Hybrid events that are part in-person and part online are also becoming more common, said Mark Cooper, chief executive of IACC, an industry association representing conference venues.

IACC’s own July summit for the Americas will operate this way. Instead of gathering 250 people in Dallas as usual, smaller groups will convene in Dallas, Chicago and Toronto, and connect with each other online. “They can mostly travel by car or rail; they don’t have to fly. But they will still be meeting live with their peers,” Cooper said.

Some business travelers aren’t eager to get back on the road.

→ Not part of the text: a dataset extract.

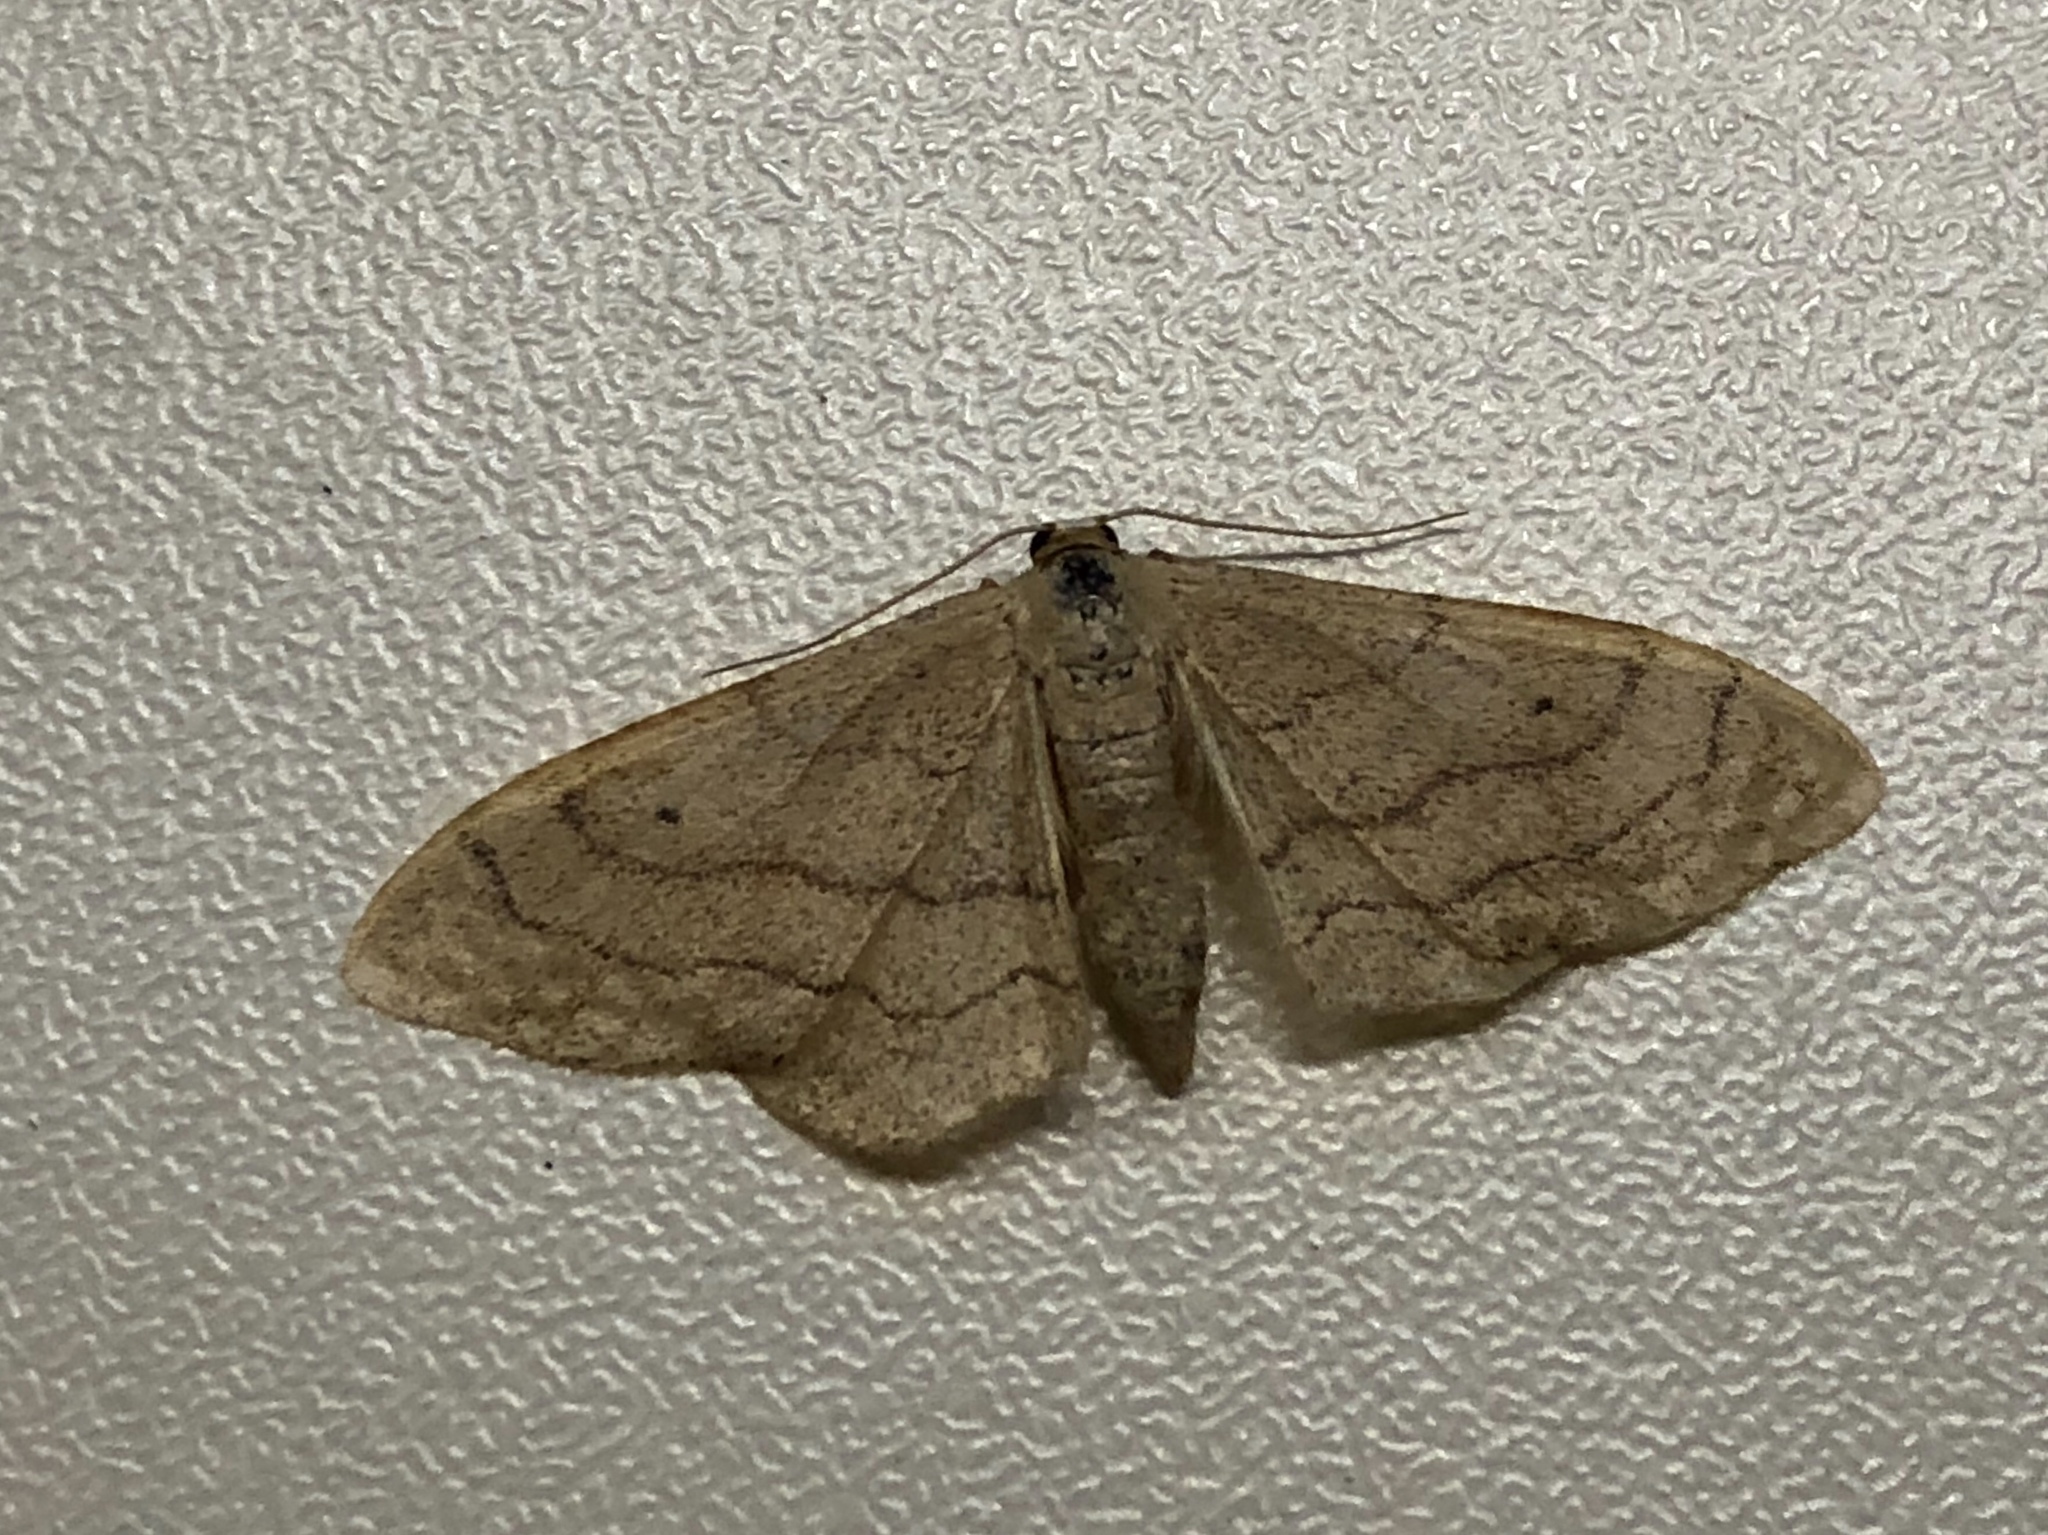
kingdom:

One Silicon Valley executive who usually attends Mobile World Congress said he is likely to skip it this year because he doesn’t think enough travelers will be vaccinated by then, and he isn’t sure that testing is a reliable enough screening tool.

Meanwhile, many companies have realized they can save money by holding meetings online, which could undercut their willingness to fund business travel in the future, conference organizers say.

But some industries are agitating to meet, said Constanti Serrallonga, general manager of Fira de Barcelona, which organizes the city’s trade fairs.

A bridal fashion show that was forced to go virtual last year is keen to reconvene in Barcelona in July because dress suppliers usually win 80 percent of their annual orders at the fair, Serrallonga said.

“This event is absolutely key for this sector, because they need this to sell,” he said.

Integrated Systems Europe, an annual gathering of the audiovisual industry, is also planning to meet in Barcelona in June, and a seafood-industry summit is on the books.

Ruiz said her usual catering clients for Mobile World Congress “don’t know if they are going to come, and if they come they are not going to do a cocktail for 200 or 300 like before, where they pass canapés.”

Instead, they want individual boxes of food, for smaller group meetings, or maybe “cocktails with a few people,” she said. “It’s not really clear. It’s going to be a new way of contact.”